=== INPUT FOR THIS TASK ===
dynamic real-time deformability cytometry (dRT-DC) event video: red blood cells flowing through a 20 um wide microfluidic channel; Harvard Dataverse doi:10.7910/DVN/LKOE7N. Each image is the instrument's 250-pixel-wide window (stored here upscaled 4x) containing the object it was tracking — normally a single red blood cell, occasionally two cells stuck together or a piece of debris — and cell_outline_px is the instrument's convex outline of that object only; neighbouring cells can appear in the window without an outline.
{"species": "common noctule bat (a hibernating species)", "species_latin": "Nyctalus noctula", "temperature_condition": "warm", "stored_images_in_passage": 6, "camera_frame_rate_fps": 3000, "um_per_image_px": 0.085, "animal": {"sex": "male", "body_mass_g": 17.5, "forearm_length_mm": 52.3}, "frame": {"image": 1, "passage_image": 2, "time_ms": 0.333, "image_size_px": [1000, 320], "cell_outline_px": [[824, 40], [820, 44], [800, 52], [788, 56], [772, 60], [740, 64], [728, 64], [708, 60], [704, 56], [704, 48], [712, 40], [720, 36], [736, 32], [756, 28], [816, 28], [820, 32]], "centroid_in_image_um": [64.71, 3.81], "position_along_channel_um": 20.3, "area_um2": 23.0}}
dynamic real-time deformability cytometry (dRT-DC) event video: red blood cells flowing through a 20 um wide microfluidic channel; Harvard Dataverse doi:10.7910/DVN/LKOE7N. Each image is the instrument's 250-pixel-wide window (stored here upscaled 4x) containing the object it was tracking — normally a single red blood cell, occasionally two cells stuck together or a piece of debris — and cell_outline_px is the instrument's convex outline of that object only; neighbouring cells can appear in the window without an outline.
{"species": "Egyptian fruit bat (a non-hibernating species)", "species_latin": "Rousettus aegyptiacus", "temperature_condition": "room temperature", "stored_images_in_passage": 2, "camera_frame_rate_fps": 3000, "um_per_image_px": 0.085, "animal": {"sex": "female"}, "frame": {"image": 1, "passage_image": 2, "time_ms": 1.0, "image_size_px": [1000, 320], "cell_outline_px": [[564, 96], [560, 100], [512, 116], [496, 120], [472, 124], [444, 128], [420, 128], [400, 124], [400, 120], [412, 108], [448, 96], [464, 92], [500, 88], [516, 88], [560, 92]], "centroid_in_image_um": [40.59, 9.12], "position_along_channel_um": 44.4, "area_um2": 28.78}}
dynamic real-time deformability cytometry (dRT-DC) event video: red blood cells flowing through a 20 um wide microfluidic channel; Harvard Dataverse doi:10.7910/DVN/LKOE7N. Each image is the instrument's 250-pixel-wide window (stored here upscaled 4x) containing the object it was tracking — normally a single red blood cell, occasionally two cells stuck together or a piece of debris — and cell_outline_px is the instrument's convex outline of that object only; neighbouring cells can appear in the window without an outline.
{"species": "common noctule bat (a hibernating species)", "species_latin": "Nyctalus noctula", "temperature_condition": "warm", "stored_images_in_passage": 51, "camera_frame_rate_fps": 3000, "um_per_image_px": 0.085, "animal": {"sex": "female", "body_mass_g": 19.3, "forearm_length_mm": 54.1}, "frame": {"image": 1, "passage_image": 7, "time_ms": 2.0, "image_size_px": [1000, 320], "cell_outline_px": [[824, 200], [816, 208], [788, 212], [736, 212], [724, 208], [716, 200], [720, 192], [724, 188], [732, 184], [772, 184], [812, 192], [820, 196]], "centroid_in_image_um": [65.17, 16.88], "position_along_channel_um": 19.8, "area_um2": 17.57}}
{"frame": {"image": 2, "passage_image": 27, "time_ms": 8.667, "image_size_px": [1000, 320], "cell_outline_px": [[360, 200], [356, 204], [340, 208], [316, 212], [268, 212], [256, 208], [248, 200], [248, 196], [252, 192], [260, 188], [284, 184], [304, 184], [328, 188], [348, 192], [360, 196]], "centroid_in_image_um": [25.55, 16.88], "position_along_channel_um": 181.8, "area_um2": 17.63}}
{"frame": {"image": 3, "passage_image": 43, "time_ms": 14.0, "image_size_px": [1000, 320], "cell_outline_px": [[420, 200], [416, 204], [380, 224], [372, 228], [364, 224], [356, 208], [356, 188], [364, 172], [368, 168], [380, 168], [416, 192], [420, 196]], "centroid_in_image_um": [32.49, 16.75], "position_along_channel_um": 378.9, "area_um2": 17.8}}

=== WHAT IS NEEDED ===
Transcribe the data above in full, exactly.

=== FINISHED ANSWER ===
dynamic real-time deformability cytometry (dRT-DC) event video: red blood cells flowing through a 20 um wide microfluidic channel; Harvard Dataverse doi:10.7910/DVN/LKOE7N. Each image is the instrument's 250-pixel-wide window (stored here upscaled 4x) containing the object it was tracking — normally a single red blood cell, occasionally two cells stuck together or a piece of debris — and cell_outline_px is the instrument's convex outline of that object only; neighbouring cells can appear in the window without an outline.
{"species": "common noctule bat (a hibernating species)", "species_latin": "Nyctalus noctula", "temperature_condition": "warm", "stored_images_in_passage": 6, "camera_frame_rate_fps": 3000, "um_per_image_px": 0.085, "animal": {"sex": "male", "body_mass_g": 17.5, "forearm_length_mm": 52.3}, "frame": {"image": 1, "passage_image": 2, "time_ms": 0.333, "image_size_px": [1000, 320], "cell_outline_px": [[824, 40], [820, 44], [800, 52], [788, 56], [772, 60], [740, 64], [728, 64], [708, 60], [704, 56], [704, 48], [712, 40], [720, 36], [736, 32], [756, 28], [816, 28], [820, 32]], "centroid_in_image_um": [64.71, 3.81], "position_along_channel_um": 20.3, "area_um2": 23.0}}
dynamic real-time deformability cytometry (dRT-DC) event video: red blood cells flowing through a 20 um wide microfluidic channel; Harvard Dataverse doi:10.7910/DVN/LKOE7N. Each image is the instrument's 250-pixel-wide window (stored here upscaled 4x) containing the object it was tracking — normally a single red blood cell, occasionally two cells stuck together or a piece of debris — and cell_outline_px is the instrument's convex outline of that object only; neighbouring cells can appear in the window without an outline.
{"species": "Egyptian fruit bat (a non-hibernating species)", "species_latin": "Rousettus aegyptiacus", "temperature_condition": "room temperature", "stored_images_in_passage": 2, "camera_frame_rate_fps": 3000, "um_per_image_px": 0.085, "animal": {"sex": "female"}, "frame": {"image": 1, "passage_image": 2, "time_ms": 1.0, "image_size_px": [1000, 320], "cell_outline_px": [[564, 96], [560, 100], [512, 116], [496, 120], [472, 124], [444, 128], [420, 128], [400, 124], [400, 120], [412, 108], [448, 96], [464, 92], [500, 88], [516, 88], [560, 92]], "centroid_in_image_um": [40.59, 9.12], "position_along_channel_um": 44.4, "area_um2": 28.78}}
dynamic real-time deformability cytometry (dRT-DC) event video: red blood cells flowing through a 20 um wide microfluidic channel; Harvard Dataverse doi:10.7910/DVN/LKOE7N. Each image is the instrument's 250-pixel-wide window (stored here upscaled 4x) containing the object it was tracking — normally a single red blood cell, occasionally two cells stuck together or a piece of debris — and cell_outline_px is the instrument's convex outline of that object only; neighbouring cells can appear in the window without an outline.
{"species": "common noctule bat (a hibernating species)", "species_latin": "Nyctalus noctula", "temperature_condition": "warm", "stored_images_in_passage": 51, "camera_frame_rate_fps": 3000, "um_per_image_px": 0.085, "animal": {"sex": "female", "body_mass_g": 19.3, "forearm_length_mm": 54.1}, "frame": {"image": 1, "passage_image": 7, "time_ms": 2.0, "image_size_px": [1000, 320], "cell_outline_px": [[824, 200], [816, 208], [788, 212], [736, 212], [724, 208], [716, 200], [720, 192], [724, 188], [732, 184], [772, 184], [812, 192], [820, 196]], "centroid_in_image_um": [65.17, 16.88], "position_along_channel_um": 19.8, "area_um2": 17.57}}
{"frame": {"image": 2, "passage_image": 27, "time_ms": 8.667, "image_size_px": [1000, 320], "cell_outline_px": [[360, 200], [356, 204], [340, 208], [316, 212], [268, 212], [256, 208], [248, 200], [248, 196], [252, 192], [260, 188], [284, 184], [304, 184], [328, 188], [348, 192], [360, 196]], "centroid_in_image_um": [25.55, 16.88], "position_along_channel_um": 181.8, "area_um2": 17.63}}
{"frame": {"image": 3, "passage_image": 43, "time_ms": 14.0, "image_size_px": [1000, 320], "cell_outline_px": [[420, 200], [416, 204], [380, 224], [372, 228], [364, 224], [356, 208], [356, 188], [364, 172], [368, 168], [380, 168], [416, 192], [420, 196]], "centroid_in_image_um": [32.49, 16.75], "position_along_channel_um": 378.9, "area_um2": 17.8}}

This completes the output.